Some of the darker stuff…let’s see…for starters, I hear that nearly all the live music is gone from ships due to it not bringing in any money. It’s kind of heartbreaking, I knew a lot of excellent musicians that likely were laid off, only to be replaced by canned music and karaoke.
As far as the officers, it was exceptionally rare that they were anything but raging jerks. There was your basic managerial nightmare-boss stuff, but there was other stuff, like security turning a blind eye to some of what they did.
I heard horror stories about crew members being beaten, threatened, stalked, etc. I didn’t see most of this firsthand, but a ship is a very small place, and word gets around.
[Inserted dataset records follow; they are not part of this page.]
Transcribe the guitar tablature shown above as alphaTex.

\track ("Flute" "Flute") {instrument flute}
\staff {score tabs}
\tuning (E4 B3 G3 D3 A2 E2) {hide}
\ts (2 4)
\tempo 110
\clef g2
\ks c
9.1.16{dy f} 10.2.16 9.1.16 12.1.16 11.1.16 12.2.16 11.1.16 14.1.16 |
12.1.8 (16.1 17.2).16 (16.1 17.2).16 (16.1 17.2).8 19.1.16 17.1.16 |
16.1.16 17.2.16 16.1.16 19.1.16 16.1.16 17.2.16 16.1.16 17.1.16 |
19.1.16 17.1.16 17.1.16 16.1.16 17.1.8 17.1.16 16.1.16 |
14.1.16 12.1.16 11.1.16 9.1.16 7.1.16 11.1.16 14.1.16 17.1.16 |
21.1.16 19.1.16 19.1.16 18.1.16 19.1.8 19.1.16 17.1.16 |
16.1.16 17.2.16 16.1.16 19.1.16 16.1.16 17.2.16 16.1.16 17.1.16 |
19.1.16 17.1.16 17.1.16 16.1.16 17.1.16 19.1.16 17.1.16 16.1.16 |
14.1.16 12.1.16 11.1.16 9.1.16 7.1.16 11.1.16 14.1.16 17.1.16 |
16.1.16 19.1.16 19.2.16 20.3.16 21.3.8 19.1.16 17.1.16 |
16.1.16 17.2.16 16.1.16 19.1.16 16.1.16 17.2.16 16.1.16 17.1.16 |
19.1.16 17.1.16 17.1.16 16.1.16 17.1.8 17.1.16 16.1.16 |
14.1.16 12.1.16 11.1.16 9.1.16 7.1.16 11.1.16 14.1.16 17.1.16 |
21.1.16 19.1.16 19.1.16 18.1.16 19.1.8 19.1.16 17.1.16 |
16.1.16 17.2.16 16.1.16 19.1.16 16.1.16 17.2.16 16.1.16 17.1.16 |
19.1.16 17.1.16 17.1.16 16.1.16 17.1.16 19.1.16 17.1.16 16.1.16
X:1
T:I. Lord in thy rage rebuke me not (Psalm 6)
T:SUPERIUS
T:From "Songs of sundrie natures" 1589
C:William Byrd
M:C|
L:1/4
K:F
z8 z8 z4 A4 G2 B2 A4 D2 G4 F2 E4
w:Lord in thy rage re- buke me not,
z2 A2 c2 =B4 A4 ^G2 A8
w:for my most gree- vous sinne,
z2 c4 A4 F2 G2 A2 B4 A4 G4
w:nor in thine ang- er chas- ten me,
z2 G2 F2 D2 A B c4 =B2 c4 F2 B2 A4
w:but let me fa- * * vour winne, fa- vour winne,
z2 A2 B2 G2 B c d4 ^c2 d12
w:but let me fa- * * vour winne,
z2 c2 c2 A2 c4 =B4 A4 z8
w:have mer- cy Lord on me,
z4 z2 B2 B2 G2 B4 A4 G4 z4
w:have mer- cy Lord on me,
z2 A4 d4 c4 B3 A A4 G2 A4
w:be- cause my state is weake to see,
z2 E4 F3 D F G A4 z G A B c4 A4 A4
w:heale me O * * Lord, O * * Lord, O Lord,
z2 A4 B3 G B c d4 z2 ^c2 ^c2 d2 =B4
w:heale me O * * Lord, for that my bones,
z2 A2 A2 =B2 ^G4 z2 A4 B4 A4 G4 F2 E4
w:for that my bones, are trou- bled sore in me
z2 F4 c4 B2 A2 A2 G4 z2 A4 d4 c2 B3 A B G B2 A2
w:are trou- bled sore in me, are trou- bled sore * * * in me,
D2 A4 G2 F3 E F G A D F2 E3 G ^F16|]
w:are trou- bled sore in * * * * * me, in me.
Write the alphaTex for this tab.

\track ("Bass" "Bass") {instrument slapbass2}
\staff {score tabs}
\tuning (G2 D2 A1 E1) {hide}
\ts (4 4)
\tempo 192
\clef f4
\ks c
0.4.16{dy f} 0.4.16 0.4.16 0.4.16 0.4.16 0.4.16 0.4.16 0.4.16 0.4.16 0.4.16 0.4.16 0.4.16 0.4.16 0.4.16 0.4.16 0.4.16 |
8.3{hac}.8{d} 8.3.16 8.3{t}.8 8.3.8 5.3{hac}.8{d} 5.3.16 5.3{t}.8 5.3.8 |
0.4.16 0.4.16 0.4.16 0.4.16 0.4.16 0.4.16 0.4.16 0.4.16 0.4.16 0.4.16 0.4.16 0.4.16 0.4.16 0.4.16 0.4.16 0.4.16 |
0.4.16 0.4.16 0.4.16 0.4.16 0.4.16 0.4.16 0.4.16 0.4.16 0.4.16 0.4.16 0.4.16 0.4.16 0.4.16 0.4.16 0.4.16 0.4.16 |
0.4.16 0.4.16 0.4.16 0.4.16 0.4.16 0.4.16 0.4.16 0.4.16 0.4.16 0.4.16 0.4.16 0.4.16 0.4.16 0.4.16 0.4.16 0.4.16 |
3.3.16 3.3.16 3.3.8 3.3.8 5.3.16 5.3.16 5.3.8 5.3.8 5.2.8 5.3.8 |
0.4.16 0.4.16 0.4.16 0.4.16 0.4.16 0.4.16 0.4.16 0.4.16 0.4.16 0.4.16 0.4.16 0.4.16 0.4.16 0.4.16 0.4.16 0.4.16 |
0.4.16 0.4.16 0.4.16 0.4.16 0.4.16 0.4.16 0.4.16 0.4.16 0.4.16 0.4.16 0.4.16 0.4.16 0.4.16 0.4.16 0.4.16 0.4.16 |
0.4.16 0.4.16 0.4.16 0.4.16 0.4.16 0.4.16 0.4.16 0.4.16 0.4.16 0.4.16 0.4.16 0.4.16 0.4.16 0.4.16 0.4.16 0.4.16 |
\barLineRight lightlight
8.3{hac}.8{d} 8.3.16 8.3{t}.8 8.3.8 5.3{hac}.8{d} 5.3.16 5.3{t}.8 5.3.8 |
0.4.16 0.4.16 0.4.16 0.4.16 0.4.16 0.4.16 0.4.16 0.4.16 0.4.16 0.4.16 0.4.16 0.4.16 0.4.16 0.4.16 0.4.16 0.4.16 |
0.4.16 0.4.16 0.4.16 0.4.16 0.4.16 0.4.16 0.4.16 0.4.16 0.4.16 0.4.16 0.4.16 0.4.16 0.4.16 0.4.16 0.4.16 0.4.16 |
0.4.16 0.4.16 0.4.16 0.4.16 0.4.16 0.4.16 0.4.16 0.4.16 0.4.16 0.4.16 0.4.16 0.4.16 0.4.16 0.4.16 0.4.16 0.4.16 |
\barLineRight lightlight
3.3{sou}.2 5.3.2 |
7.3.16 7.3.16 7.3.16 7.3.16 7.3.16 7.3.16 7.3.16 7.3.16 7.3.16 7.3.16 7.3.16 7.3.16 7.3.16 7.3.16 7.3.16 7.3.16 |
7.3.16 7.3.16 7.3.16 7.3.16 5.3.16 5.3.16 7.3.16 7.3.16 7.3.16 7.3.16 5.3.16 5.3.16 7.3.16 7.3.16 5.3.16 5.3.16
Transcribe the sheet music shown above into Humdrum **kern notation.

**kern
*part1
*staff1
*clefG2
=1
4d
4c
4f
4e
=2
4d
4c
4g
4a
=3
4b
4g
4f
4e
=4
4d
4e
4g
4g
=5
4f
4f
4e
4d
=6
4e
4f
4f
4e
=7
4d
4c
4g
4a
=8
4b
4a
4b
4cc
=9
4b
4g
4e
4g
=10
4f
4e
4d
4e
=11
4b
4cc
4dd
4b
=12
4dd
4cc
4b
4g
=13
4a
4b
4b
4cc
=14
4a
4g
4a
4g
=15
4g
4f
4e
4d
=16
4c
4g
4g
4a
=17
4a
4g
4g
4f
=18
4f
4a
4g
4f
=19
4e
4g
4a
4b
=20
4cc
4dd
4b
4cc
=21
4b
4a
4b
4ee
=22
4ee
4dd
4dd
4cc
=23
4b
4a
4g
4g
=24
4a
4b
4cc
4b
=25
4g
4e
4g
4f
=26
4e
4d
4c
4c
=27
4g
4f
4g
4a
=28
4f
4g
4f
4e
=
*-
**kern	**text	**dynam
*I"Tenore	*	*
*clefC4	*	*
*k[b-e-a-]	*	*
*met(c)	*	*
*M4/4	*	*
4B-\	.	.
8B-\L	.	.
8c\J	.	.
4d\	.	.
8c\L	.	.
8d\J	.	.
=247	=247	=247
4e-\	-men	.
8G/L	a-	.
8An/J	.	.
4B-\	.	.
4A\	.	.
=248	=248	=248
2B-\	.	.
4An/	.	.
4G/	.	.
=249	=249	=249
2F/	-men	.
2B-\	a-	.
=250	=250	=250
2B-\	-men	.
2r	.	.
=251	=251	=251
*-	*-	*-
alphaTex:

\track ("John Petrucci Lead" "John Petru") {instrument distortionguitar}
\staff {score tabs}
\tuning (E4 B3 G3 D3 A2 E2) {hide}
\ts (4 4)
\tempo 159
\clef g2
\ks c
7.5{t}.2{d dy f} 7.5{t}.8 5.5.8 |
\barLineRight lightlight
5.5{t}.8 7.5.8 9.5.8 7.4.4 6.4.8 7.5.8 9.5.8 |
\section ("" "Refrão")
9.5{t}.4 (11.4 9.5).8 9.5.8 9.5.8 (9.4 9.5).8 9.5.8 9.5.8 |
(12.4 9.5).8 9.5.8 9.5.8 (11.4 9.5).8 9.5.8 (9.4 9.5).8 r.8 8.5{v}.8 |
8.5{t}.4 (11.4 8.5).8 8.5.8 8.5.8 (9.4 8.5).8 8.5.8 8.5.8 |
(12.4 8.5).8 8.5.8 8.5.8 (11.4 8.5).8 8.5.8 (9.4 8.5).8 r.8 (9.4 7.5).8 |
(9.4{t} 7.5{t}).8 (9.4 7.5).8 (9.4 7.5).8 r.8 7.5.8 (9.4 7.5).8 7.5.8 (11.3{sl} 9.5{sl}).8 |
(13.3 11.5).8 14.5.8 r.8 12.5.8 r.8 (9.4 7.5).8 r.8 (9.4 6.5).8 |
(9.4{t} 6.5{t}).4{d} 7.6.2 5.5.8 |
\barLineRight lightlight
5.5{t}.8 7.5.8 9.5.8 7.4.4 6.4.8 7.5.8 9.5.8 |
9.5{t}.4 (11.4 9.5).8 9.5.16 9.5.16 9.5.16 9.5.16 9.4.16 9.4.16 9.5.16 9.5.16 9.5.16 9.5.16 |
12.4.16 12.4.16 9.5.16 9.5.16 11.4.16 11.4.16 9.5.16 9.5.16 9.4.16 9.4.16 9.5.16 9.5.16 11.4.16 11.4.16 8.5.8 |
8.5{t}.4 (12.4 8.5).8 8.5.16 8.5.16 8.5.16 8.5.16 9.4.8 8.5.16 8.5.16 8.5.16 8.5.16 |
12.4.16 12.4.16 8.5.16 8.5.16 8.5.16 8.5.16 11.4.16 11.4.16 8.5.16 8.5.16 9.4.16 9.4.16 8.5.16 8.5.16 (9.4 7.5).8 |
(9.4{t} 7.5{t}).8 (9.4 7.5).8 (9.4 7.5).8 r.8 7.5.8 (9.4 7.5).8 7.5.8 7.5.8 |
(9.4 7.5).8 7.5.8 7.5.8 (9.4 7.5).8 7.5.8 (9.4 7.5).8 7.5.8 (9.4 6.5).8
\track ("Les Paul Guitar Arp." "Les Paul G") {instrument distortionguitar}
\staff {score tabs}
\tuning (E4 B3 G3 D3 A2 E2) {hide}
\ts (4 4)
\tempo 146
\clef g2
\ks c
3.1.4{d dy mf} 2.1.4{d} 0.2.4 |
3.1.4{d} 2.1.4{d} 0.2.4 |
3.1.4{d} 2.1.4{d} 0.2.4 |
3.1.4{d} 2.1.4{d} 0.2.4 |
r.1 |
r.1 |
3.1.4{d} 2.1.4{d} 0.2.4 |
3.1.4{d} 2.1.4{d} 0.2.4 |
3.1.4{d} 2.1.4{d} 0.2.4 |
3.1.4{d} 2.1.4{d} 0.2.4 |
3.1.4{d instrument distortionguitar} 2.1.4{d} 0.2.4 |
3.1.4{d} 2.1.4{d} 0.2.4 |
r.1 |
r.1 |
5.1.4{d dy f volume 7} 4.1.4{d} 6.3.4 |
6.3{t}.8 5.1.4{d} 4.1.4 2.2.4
Most of the higher officers had wives/kids at home, and nearly all of them had mistresses on-board. There was a time on one of my ships that the mistress was pretty pissed because the wife and kid came aboard for a visit, lasting maybe a month or two…
The crew was especially wary during that time, since shit has a habit of rolling downhill, and it did then, too.
To end on a high note, I should mention that my amateur-ish flirting did occasionally end well for me. Eventually, I met an amazing blonde woman that worked in the video production department.
To make a very long and happy story short, our 2 year wedding anniversary is coming up fairly soon.